5. Il medio che congiunge

Ora, io credo che il dialogo più profondo con il pensiero religioso nasca anzitutto dall’esigenza di affermare, dal non rinunciare ad affermare che verità, oggettività, senso (ciò di cui è propriamente capace l’uomo) non solo non sono mere preferenze individuali, ma si costruiscono soltanto nel luogo medio dell’esile quadamtenus, solo cioè nel lavoro, là dove storia e natura si mediano l’un l’altra.

Uno di quei luoghi medi che congiungono, per usare i ferri vecchi della filosofia, è infatti l’aratro, l’attrezzo di lavoro (l’esempio è di Hegel). L’aratro, cioè il lavoro nell’oggettività dei suoi mezzi e delle forme della sua produzione, sta a mezzo tra la materia prima da una parte, e i fini meramente soggettivi dall’altra. E costituisce, come direbbe Hegel, la verità, che poi significa l’unico luogo di visibilità, di stabilità e realtà dell’una come degli altri.

Un altro luogo medio è la persona – che sta in mezzo fra l’individuo e la società,

Un luogo medio (non supremo!) è lo stato – che sta in mezzo fra la società civile e la storia.

Lascio perdere la descrizione di questi luoghi (storicamente determinati) e di come essi cambino o siano da cambiare. Qui mi limito a dire che dobbiamo evitare la caricatura del problema, come se la sola scelta possibile fosse fra una troppo pesante gerarchizzazione dei poteri sociali, e una troppo leggera differenziazione funzionale. Ma resta vero che economia, società, politica, così descritti, a partire cioè dal ‘medio che congiunge’, non sono il campo in cui si dispiega l’agire strategico dell’uomo, ma luoghi in cui ne va del senso e dell’umanità dell’uomo. […]
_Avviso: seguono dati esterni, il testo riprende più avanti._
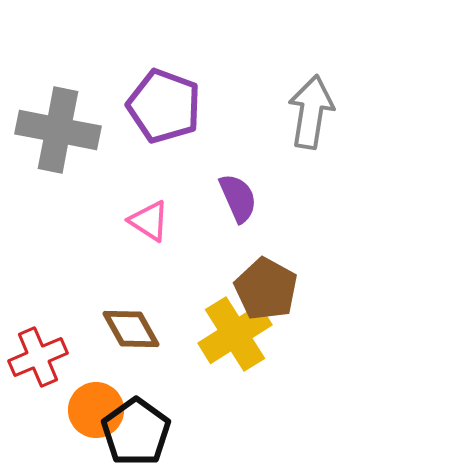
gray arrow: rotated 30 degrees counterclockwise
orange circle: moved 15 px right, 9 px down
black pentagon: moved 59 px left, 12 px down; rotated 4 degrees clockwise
Spogliare l’ambito economico come quello politico di questa valenza antropologica, ridurlo a calcolo strategico o a combinazione di forze meramente individuali significa vederselo sfuggire sul piano teorico: non poterne cioè dare ragione, così come non si può dar ragione dell’esistenza del linguaggio, ma neanche dello stato o della persona, e perfino – faccio per dire – delle società per azioni, a partire da individui atomisticamente considerati. Ma significa anche comprometterli praticamente e politicamente. È così che la crisi di certi modelli di regolazione socio-economica diviene insieme una crisi di senso.

6. Uno spettro si aggira.

[…] È dunque escluso che sia possibile cancellare quei luoghi medi dalla vista sia come oggetti teorici che come orizzonti pregnanti di vita pratica, e al tempo stesso mantenere la soglia a partire dalla quale possiamo dirci uomini e agire umanamente. Chiudo però con un breve ricordo storico (che prendo dal libro su Dossetti di Giovanni Galloni). 12 settembre 1848: discutendo di diritto allo studio, all’assistenza, al lavoro, Alexis De Tocqueville sostenne allarmato che avrebbero condotto all’accentramento statalistico di tutta la scuola e di tutta l’istruzione, di tutta la produzione e di tutta la ricchezza. E questo è comunismo, concluse preoccupato.

Ora le cose non sono andate così. Quei diritti soggettivi sono stati introdotti, senza andare a detrimento delle fondamentali libertà civili, ma anzi sostenendole e corroborandole. Come andò a finire quella volta in Francia ha il valore dell’apologo. Tocqueville osservò che lo Stato non avrebbe comunque non potuto preoccuparsi dei poveri, e domandò all’Assemblea se fosse socialismo concepire dei doveri dello Stato verso “coloro che soffrono”. E al grido che dai banchi della sinistra si levò (“sì, non c’è che questo!”) rispose che no, non era socialismo, ma carità cristiana applicata alla politica. Sia come sia, ci si può, dunque, applicare.